▶ WHAT THE TASK REQUIRES
Only the lines below from the one containing "- L2 vertebra: [229, 306, 237, 311]" to the one containing "- L2 vertebra: (x=228, y=291)–(x=287, y=369)" should be repeated, both included and unchanged.

▶ TASK DATA
______

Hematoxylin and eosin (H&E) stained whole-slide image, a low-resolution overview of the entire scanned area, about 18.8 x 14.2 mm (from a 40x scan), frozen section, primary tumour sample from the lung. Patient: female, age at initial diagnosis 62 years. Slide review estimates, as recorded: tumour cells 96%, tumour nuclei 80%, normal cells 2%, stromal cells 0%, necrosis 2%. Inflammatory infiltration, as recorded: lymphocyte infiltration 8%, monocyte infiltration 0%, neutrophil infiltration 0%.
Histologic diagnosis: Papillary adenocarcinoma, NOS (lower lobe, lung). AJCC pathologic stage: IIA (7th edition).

______

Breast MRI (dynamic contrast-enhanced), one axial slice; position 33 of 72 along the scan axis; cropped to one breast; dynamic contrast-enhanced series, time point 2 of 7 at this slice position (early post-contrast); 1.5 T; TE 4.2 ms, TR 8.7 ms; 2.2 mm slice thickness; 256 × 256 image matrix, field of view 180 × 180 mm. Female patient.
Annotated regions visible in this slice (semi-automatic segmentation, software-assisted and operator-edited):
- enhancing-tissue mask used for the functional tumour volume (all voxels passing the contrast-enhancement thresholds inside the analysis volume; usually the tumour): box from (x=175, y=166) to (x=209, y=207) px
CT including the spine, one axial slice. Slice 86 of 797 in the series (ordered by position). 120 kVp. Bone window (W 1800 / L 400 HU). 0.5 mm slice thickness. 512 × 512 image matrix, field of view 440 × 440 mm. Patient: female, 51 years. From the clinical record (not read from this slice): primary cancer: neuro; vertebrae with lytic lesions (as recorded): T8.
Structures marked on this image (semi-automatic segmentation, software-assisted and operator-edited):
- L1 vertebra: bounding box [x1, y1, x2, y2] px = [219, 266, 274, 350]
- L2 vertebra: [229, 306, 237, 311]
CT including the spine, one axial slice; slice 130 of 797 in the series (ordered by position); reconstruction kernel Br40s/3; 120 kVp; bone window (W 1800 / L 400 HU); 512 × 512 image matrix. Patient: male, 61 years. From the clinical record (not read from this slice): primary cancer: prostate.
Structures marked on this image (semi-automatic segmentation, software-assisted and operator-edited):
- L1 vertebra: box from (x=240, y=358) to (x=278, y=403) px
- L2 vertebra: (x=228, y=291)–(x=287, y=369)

______

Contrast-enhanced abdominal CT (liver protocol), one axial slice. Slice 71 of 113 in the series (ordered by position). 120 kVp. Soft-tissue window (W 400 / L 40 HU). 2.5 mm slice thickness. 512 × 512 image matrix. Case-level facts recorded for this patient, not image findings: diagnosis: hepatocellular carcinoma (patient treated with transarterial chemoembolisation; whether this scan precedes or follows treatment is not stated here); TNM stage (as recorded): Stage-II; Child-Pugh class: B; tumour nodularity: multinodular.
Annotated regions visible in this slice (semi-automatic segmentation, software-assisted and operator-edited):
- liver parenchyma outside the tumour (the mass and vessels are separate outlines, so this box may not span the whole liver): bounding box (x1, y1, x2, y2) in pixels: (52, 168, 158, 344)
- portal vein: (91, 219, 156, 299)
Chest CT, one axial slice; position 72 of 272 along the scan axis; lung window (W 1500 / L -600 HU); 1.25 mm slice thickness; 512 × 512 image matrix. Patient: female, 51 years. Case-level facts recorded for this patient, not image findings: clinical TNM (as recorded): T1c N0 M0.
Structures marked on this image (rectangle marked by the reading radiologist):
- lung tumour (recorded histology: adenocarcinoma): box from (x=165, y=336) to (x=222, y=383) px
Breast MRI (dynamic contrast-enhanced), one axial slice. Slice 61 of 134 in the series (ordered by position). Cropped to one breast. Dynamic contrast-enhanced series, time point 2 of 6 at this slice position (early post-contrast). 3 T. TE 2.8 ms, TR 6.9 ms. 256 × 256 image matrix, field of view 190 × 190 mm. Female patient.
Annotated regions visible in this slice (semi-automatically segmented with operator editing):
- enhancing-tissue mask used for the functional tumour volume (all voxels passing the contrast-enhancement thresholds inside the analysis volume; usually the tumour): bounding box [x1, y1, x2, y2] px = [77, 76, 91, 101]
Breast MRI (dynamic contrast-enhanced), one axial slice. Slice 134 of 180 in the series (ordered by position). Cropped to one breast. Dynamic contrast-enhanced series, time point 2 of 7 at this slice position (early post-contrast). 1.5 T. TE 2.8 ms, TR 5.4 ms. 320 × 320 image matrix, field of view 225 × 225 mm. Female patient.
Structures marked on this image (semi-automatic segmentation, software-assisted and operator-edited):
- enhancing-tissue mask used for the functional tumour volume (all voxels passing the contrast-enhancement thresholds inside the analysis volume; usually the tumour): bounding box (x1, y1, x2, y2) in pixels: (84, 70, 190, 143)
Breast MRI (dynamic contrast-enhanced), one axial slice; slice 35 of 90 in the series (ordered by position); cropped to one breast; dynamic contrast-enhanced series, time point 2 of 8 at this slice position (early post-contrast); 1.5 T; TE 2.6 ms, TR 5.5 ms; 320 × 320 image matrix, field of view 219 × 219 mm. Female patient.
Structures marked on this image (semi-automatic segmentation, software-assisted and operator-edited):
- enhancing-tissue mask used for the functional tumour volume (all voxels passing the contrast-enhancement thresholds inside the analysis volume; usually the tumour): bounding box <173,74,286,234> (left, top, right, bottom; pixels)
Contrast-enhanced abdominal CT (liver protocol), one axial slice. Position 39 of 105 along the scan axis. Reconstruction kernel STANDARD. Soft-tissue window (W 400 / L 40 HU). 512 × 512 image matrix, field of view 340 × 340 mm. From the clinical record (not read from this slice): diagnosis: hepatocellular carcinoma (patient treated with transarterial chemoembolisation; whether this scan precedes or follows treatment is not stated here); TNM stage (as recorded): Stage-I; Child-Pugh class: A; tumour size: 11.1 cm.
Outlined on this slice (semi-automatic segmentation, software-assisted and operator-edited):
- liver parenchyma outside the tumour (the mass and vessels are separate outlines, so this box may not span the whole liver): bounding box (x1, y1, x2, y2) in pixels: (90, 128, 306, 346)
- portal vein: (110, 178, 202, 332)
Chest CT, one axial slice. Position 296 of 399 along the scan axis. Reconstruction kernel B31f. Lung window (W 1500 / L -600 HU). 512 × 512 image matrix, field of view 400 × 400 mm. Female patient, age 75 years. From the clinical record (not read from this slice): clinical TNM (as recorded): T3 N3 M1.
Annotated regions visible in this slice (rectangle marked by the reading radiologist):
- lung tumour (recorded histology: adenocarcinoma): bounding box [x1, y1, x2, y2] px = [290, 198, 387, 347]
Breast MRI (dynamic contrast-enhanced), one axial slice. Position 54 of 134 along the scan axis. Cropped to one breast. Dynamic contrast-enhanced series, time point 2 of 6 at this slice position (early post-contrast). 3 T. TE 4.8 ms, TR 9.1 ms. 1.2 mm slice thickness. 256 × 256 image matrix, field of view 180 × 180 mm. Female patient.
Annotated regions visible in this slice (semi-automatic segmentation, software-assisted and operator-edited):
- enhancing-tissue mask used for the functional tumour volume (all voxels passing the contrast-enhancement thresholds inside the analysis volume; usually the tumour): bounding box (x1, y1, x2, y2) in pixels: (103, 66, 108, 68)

______

▶ TASK RESPONSE
- L2 vertebra: [229, 306, 237, 311]
CT including the spine, one axial slice; slice 130 of 797 in the series (ordered by position); reconstruction kernel Br40s/3; 120 kVp; bone window (W 1800 / L 400 HU); 512 × 512 image matrix. Patient: male, 61 years. From the clinical record (not read from this slice): primary cancer: prostate.
Structures marked on this image (semi-automatic segmentation, software-assisted and operator-edited):
- L1 vertebra: box from (x=240, y=358) to (x=278, y=403) px
- L2 vertebra: (x=228, y=291)–(x=287, y=369)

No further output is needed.